───── Texto de origem ─────
A produção de informação detalhada sobre o perfil de pessoas com deficiência, transtornos globais do desenvolvimento e altas habilidades ou superdotação, de zero a 17 anos, é uma das estratégias previstas na meta 4 do Plano Nacional de Educação (PNE)  prorrogado até dezembro de 2025 , que prevê a universalização do acesso à educação básica para esse público, preferencialmente na escola comum.  

Julia Ribeiro, oficial de educação do Fundo das Nações Unidas para a Infância (Unicef) no Brasil e mestre em educação pela Universidade de Brasília (UnB), afirma que o programa BPC na Escola é uma maneira eficiente de identificar crianças e adolescentes que têm seus direitos básicos — como acesso à educação — negados. “A própria realização do pareamento demonstra a importância do cruzamento de dados para se chegar a informações importantes, como é o caso de meninas e meninos que não estão matriculados na educação básica, para rapidamente trazê-los para a escola.” Ela explica que, com esses dados, é possível realizar ações de busca ativa de maneira eficaz.
───── Material ─────
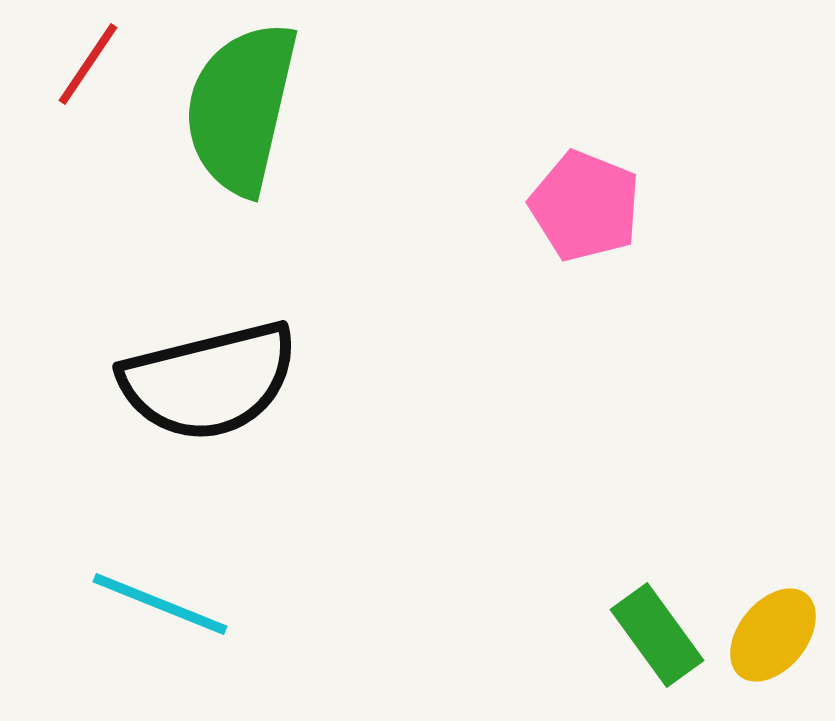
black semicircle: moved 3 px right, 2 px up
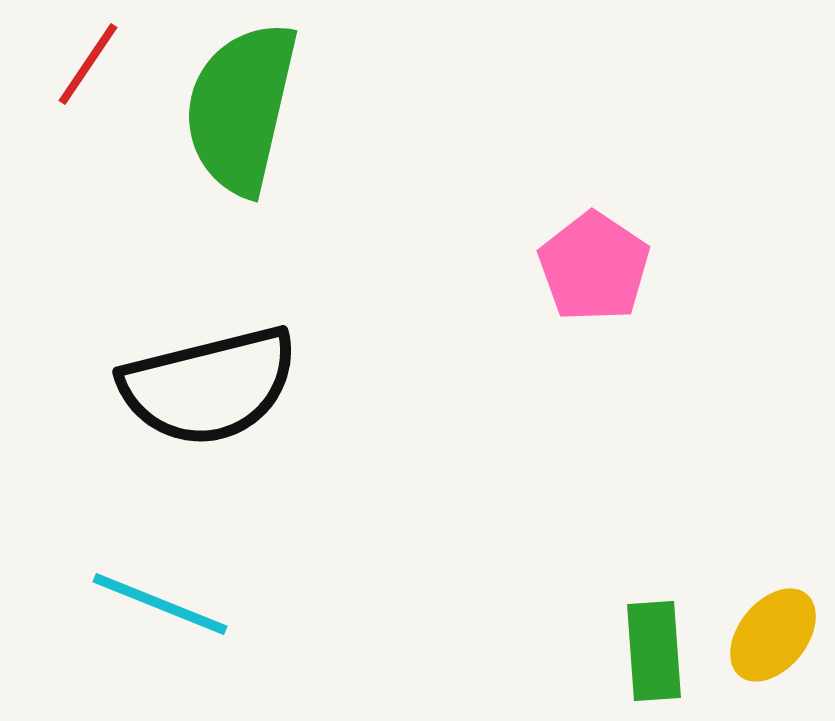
pink pentagon: moved 9 px right, 61 px down; rotated 12 degrees clockwise
black semicircle: moved 5 px down
green rectangle: moved 3 px left, 16 px down; rotated 32 degrees clockwise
─────
=== Tarefas ===
• a. Segundo o texto de origem, até quando o Plano Nacional de Educação foi prorrogado?
• b. Redigite sem alterações o trecho do texto de origem que começa nas palavras "A produção de" e termina após as palavras "na escola comum.".

=== Resultados esperados ===
• a. Até dezembro de 2025.

• b.
A produção de informação detalhada sobre o perfil de pessoas com deficiência, transtornos globais do desenvolvimento e altas habilidades ou superdotação, de zero a 17 anos, é uma das estratégias previstas na meta 4 do Plano Nacional de Educação (PNE)  prorrogado até dezembro de 2025 , que prevê a universalização do acesso à educação básica para esse público, preferencialmente na escola comum.